[start of Quoted text]

You might be the nicest person in the neighbourhood, but that all ends when you pull the trigger on a two stroke engine. Action speaks louder than words or intentions.
Most leaf blower operators don't intend to degrade their neighbours' quality of life, but it is a predictable consequence.
Aliens who landed on earth with no predisposed biases would notice three things about leaf blowers, in this order:
Noise. Far before you can see it, the noise is shockingly out of place in a residential neighbourhood.
Air pollution. In terms of smelly hydrocarbons and other pollutant byproducts of internal combustion engines, two-stroke engines are off the map, many times greater than those of automobiles with displacements 100 times bigger.
Many people refuse to believe this, but try taking a two-stroke small engine for a drive clean test - the garage will refuse because it could damage their equipment.
Moving debris around, rather haphazardly. Aliens, being smart, would know that a cylindrical fluid jet loses its coherent flow at about 10 length/diameter units, or for a leaf blower, about half a meter. Beyond this distance, air movement randomly swirls, which makes the job of directing debris awkward and inefficient.
Many factors affect quality of life, and your neighbourhood is an important one. Enjoyment of the neighbourhood physical environment can be described by the quality of what reaches your senses of vision, hearing, smell and touch.

[end of Quoted text]

**Task objective**
Please rewrite the leaf blower text starting with "Most leaf blower" and going on through "damage their equipment.", swapping "two-stroke" for "four-stroke". The lines after this point are unrelated to the leaf blower text.

[start of Collected data]

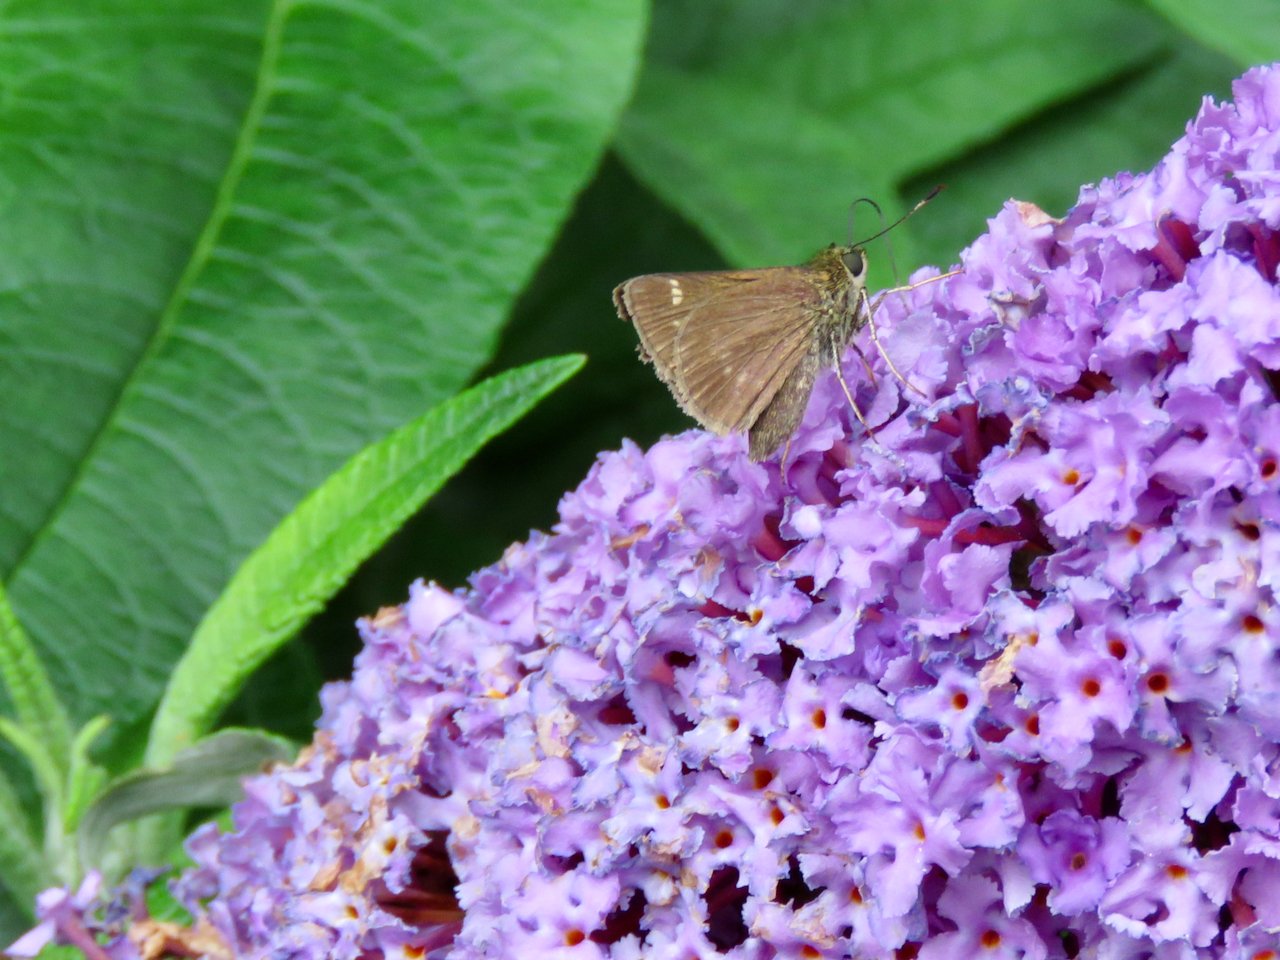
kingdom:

[end of Collected data]

**Output of the exercise**
Most leaf blower operators don't intend to degrade their neighbours' quality of life, but it is a predictable consequence.
Aliens who landed on earth with no predisposed biases would notice three things about leaf blowers, in this order:
Noise. Far before you can see it, the noise is shockingly out of place in a residential neighbourhood.
Air pollution. In terms of smelly hydrocarbons and other pollutant byproducts of internal combustion engines, four-stroke engines are off the map, many times greater than those of automobiles with displacements 100 times bigger.
Many people refuse to believe this, but try taking a four-stroke small engine for a drive clean test - the garage will refuse because it could damage their equipment.